MathNet: a Global Multimodal/multimodal*/ Benchmark/ˈbɛnʧˌmɑrk/ for Mathematical/ˌmæθəˈmætɪkəl/ Reasoning/ˈrizənɪŋ/ and Retrieval/rɪˈtrivəl/
Mathematical problem solving remains a challenging test of reasoning for large language and multimodal models, yet existing benchmarks are limited in size, language coverage, and task diversity. We introduce MathNet, a high-quality, large-scale, multimodal, and multilingual dataset of Olympiad-level math problems together with a benchmark for evaluating mathematical reasoning in generative models and mathematical retrieval in embedding-based systems. MathNet spans 47 countries, 17 languages, and two decades of competitions, comprising 30,676 expert-authored problems with solutions across diverse domains.
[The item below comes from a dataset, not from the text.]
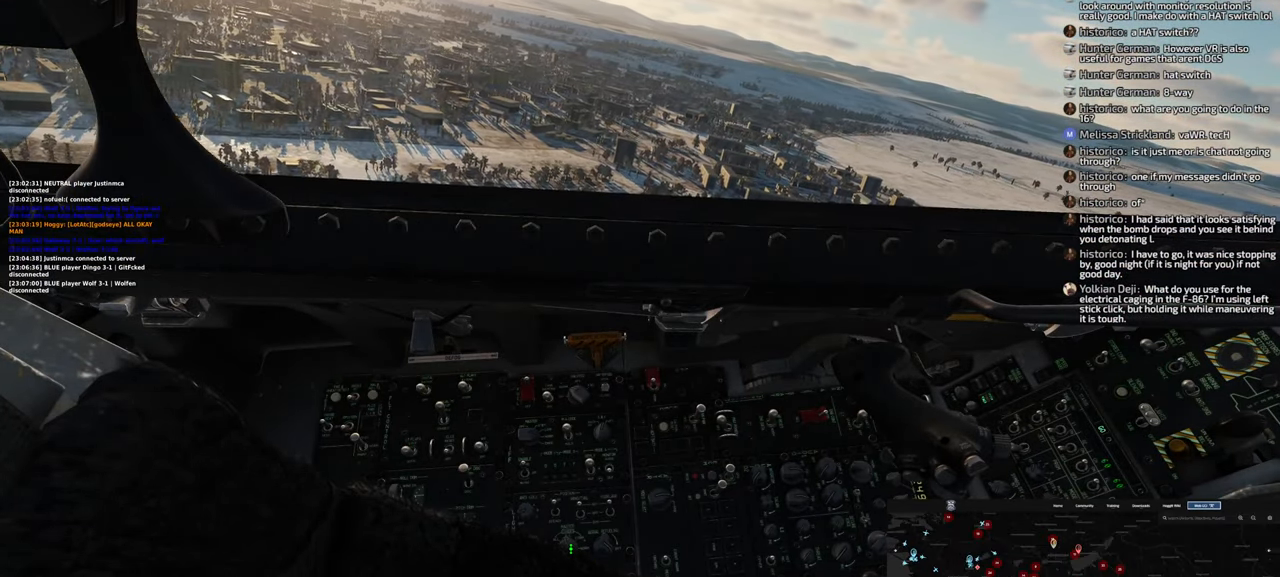
{"buttons": [], "left_stick": "center", "right_stick": "up", "events": [[67, "R1", "up"], [133, "R1", "down"], [200, "R1", "up"], [483, "right_stick", "up"]]}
In addition to the core dataset, we construct a retrieval benchmark consisting of mathematically equivalent and structurally similar problem pairs curated by human experts. MathNet supports three tasks: (i) Problem Solving, (ii) Math-Aware Retrieval, and (iii) Retrieval-Augmented Problem Solving. Experimental results show that even state-of-the-art reasoning models (78.4% for Gemini-3.1-Pro and 69.3% for GPT-5) remain challenged, while embedding models struggle to retrieve equivalent problems. We further show that retrieval-augmented generation performance is highly sensitive to retrieval quality; for example, DeepSeek-V3.2-Speciale achieves gains of up to 12%, obtaining the highest scores on the benchmark. MathNet provides the largest high-quality Olympiad dataset together with the first benchmark for evaluating mathematical problem retrieval, and we publicly release both the dataset and benchmark at https://mathnet.mit.edu.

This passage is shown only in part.